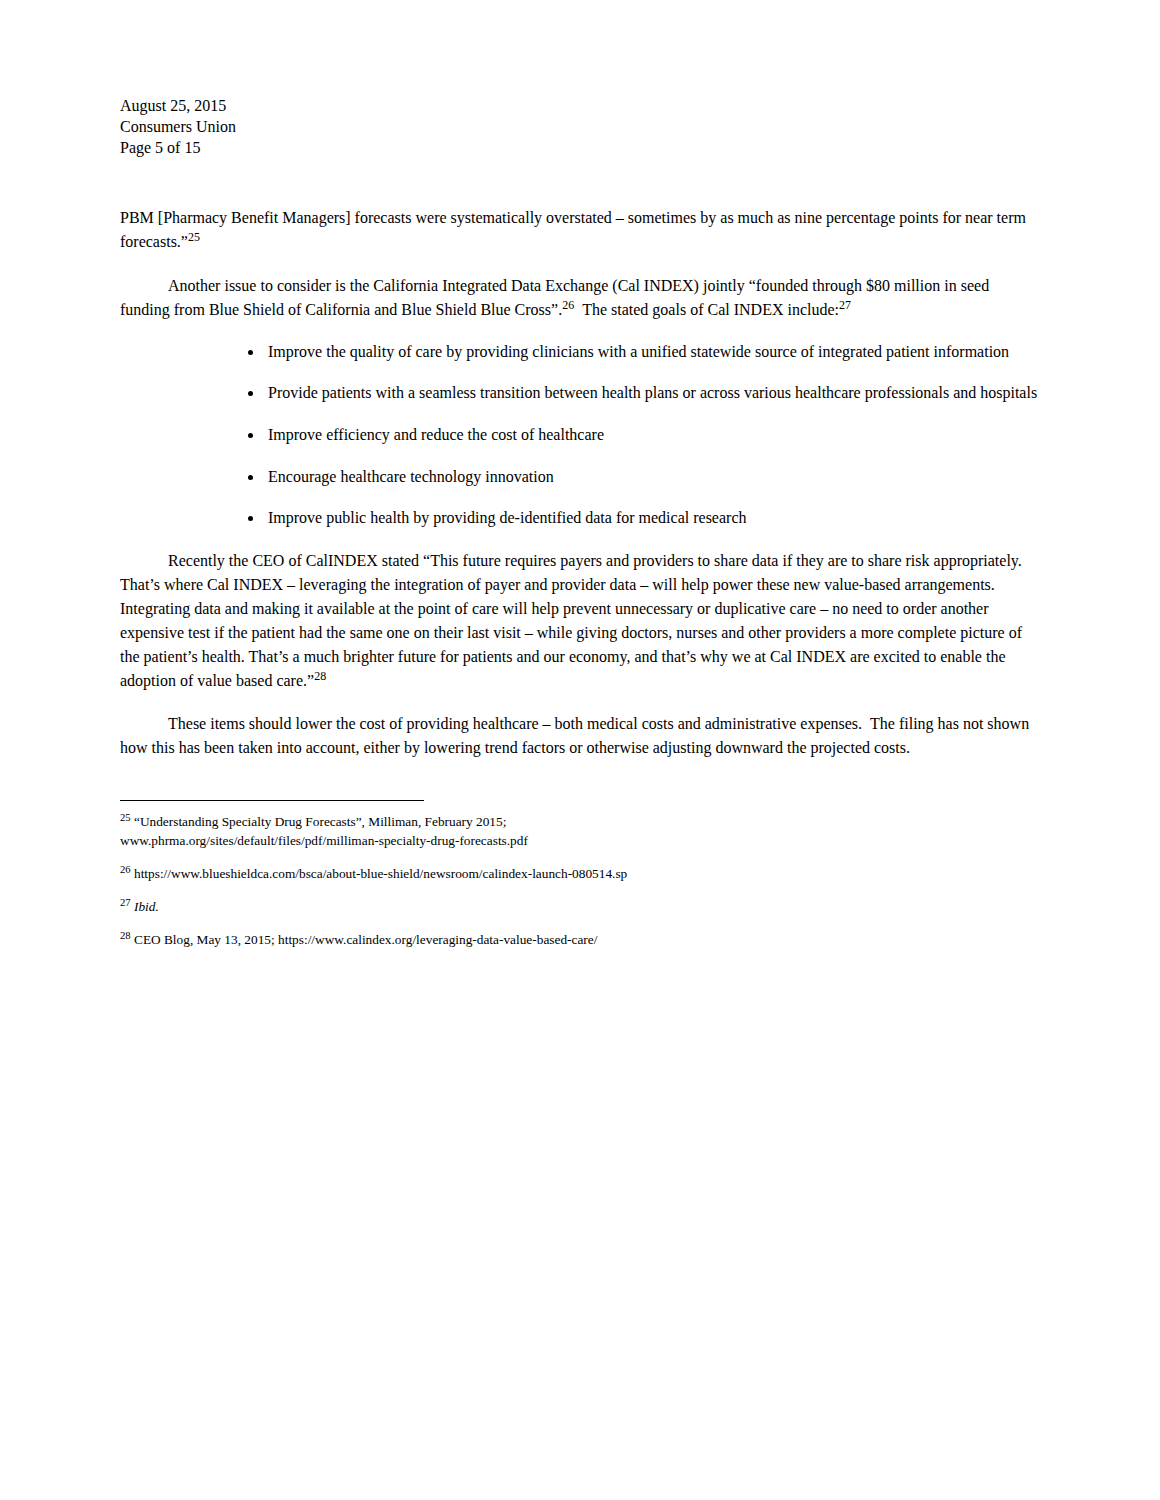August 25, 2015
Consumers Union
Page 5 of 15
PBM [Pharmacy Benefit Managers] forecasts were systematically overstated – sometimes by as much as nine percentage points for near term forecasts.”25
Another issue to consider is the California Integrated Data Exchange (Cal INDEX) jointly “founded through $80 million in seed funding from Blue Shield of California and Blue Shield Blue Cross”.26 The stated goals of Cal INDEX include:27
Improve the quality of care by providing clinicians with a unified statewide source of integrated patient information
Provide patients with a seamless transition between health plans or across various healthcare professionals and hospitals
Improve efficiency and reduce the cost of healthcare
Encourage healthcare technology innovation
Improve public health by providing de-identified data for medical research
Recently the CEO of CalINDEX stated “This future requires payers and providers to share data if they are to share risk appropriately. That’s where Cal INDEX – leveraging the integration of payer and provider data – will help power these new value-based arrangements. Integrating data and making it available at the point of care will help prevent unnecessary or duplicative care – no need to order another expensive test if the patient had the same one on their last visit – while giving doctors, nurses and other providers a more complete picture of the patient’s health. That’s a much brighter future for patients and our economy, and that’s why we at Cal INDEX are excited to enable the adoption of value based care.”28
These items should lower the cost of providing healthcare – both medical costs and administrative expenses. The filing has not shown how this has been taken into account, either by lowering trend factors or otherwise adjusting downward the projected costs.
25 “Understanding Specialty Drug Forecasts”, Milliman, February 2015;
www.phrma.org/sites/default/files/pdf/milliman-specialty-drug-forecasts.pdf
26 https://www.blueshieldca.com/bsca/about-blue-shield/newsroom/calindex-launch-080514.sp
27 Ibid.
28 CEO Blog, May 13, 2015; https://www.calindex.org/leveraging-data-value-based-care/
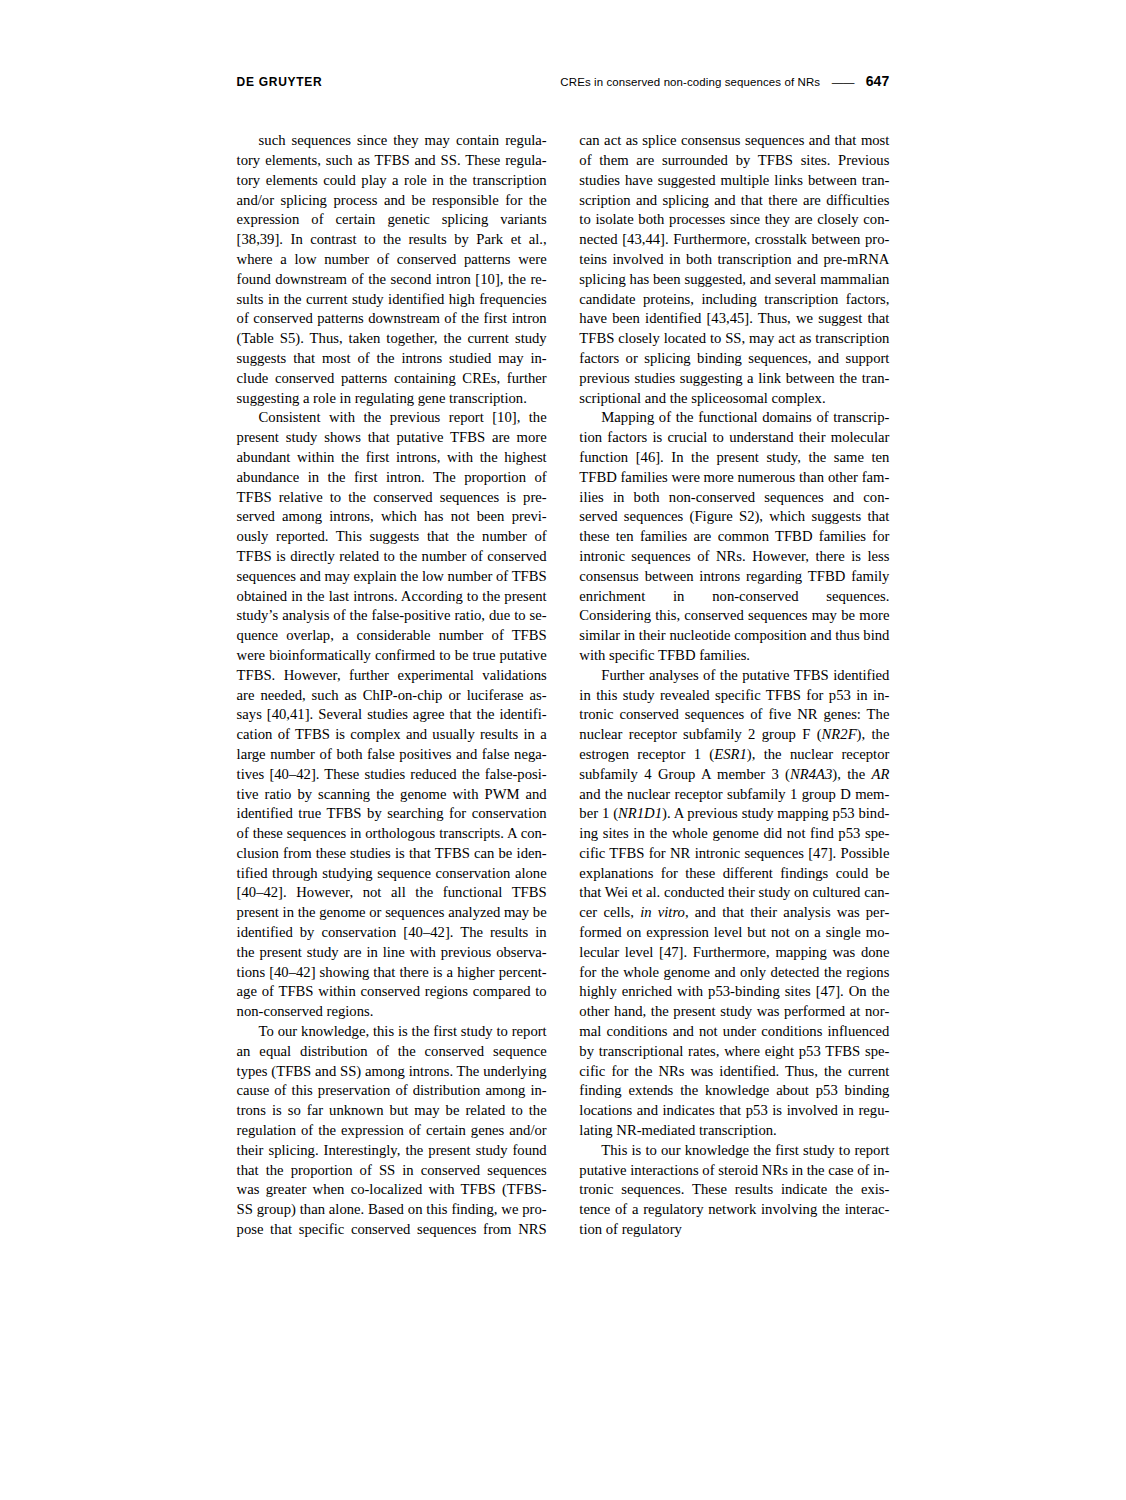De Gruyter
CREs in conserved non-coding sequences of NRs —— 647
such sequences since they may contain regulatory elements, such as TFBS and SS. These regulatory elements could play a role in the transcription and/or splicing process and be responsible for the expression of certain genetic splicing variants [38,39]. In contrast to the results by Park et al., where a low number of conserved patterns were found downstream of the second intron [10], the results in the current study identified high frequencies of conserved patterns downstream of the first intron (Table S5). Thus, taken together, the current study suggests that most of the introns studied may include conserved patterns containing CREs, further suggesting a role in regulating gene transcription.
Consistent with the previous report [10], the present study shows that putative TFBS are more abundant within the first introns, with the highest abundance in the first intron. The proportion of TFBS relative to the conserved sequences is preserved among introns, which has not been previously reported. This suggests that the number of TFBS is directly related to the number of conserved sequences and may explain the low number of TFBS obtained in the last introns. According to the present study’s analysis of the false-positive ratio, due to sequence overlap, a considerable number of TFBS were bioinformatically confirmed to be true putative TFBS. However, further experimental validations are needed, such as ChIP-on-chip or luciferase assays [40,41]. Several studies agree that the identification of TFBS is complex and usually results in a large number of both false positives and false negatives [40–42]. These studies reduced the false-positive ratio by scanning the genome with PWM and identified true TFBS by searching for conservation of these sequences in orthologous transcripts. A conclusion from these studies is that TFBS can be identified through studying sequence conservation alone [40–42]. However, not all the functional TFBS present in the genome or sequences analyzed may be identified by conservation [40–42]. The results in the present study are in line with previous observations [40–42] showing that there is a higher percentage of TFBS within conserved regions compared to non-conserved regions.
To our knowledge, this is the first study to report an equal distribution of the conserved sequence types (TFBS and SS) among introns. The underlying cause of this preservation of distribution among introns is so far unknown but may be related to the regulation of the expression of certain genes and/or their splicing. Interestingly, the present study found that the proportion of SS in conserved sequences was greater when co-localized with TFBS (TFBS-SS group) than alone. Based on this finding, we propose that specific conserved sequences from NRS can act as splice consensus sequences and that most of them are surrounded by TFBS sites. Previous studies have suggested multiple links between transcription and splicing and that there are difficulties to isolate both processes since they are closely connected [43,44]. Furthermore, crosstalk between proteins involved in both transcription and pre-mRNA splicing has been suggested, and several mammalian candidate proteins, including transcription factors, have been identified [43,45]. Thus, we suggest that TFBS closely located to SS, may act as transcription factors or splicing binding sequences, and support previous studies suggesting a link between the transcriptional and the spliceosomal complex.
Mapping of the functional domains of transcription factors is crucial to understand their molecular function [46]. In the present study, the same ten TFBD families were more numerous than other families in both non-conserved sequences and conserved sequences (Figure S2), which suggests that these ten families are common TFBD families for intronic sequences of NRs. However, there is less consensus between introns regarding TFBD family enrichment in non-conserved sequences. Considering this, conserved sequences may be more similar in their nucleotide composition and thus bind with specific TFBD families.
Further analyses of the putative TFBS identified in this study revealed specific TFBS for p53 in intronic conserved sequences of five NR genes: The nuclear receptor subfamily 2 group F (NR2F), the estrogen receptor 1 (ESR1), the nuclear receptor subfamily 4 Group A member 3 (NR4A3), the AR and the nuclear receptor subfamily 1 group D member 1 (NR1D1). A previous study mapping p53 binding sites in the whole genome did not find p53 specific TFBS for NR intronic sequences [47]. Possible explanations for these different findings could be that Wei et al. conducted their study on cultured cancer cells, in vitro, and that their analysis was performed on expression level but not on a single molecular level [47]. Furthermore, mapping was done for the whole genome and only detected the regions highly enriched with p53-binding sites [47]. On the other hand, the present study was performed at normal conditions and not under conditions influenced by transcriptional rates, where eight p53 TFBS specific for the NRs was identified. Thus, the current finding extends the knowledge about p53 binding locations and indicates that p53 is involved in regulating NR-mediated transcription.
This is to our knowledge the first study to report putative interactions of steroid NRs in the case of intronic sequences. These results indicate the existence of a regulatory network involving the interaction of regulatory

───

TASK GOAL: Both boundary lines included, write out word for word only the lines above from the one containing "These items should" to the one containing "such sequences since", leaving out any pictures.

TASK OUTPUT:
These items should lower the cost of providing healthcare – both medical costs and administrative expenses. The filing has not shown how this has been taken into account, either by lowering trend factors or otherwise adjusting downward the projected costs.
25 “Understanding Specialty Drug Forecasts”, Milliman, February 2015;
www.phrma.org/sites/default/files/pdf/milliman-specialty-drug-forecasts.pdf
26 https://www.blueshieldca.com/bsca/about-blue-shield/newsroom/calindex-launch-080514.sp
27 Ibid.
28 CEO Blog, May 13, 2015; https://www.calindex.org/leveraging-data-value-based-care/
De Gruyter
CREs in conserved non-coding sequences of NRs —— 647
such sequences since they may contain regulatory elements, such as TFBS and SS. These regulatory elements could play a role in the transcription and/or splicing process and be responsible for the expression of certain genetic splicing variants [38,39]. In contrast to the results by Park et al., where a low number of conserved patterns were found downstream of the second intron [10], the results in the current study identified high frequencies of conserved patterns downstream of the first intron (Table S5). Thus, taken together, the current study suggests that most of the introns studied may include conserved patterns containing CREs, further suggesting a role in regulating gene transcription.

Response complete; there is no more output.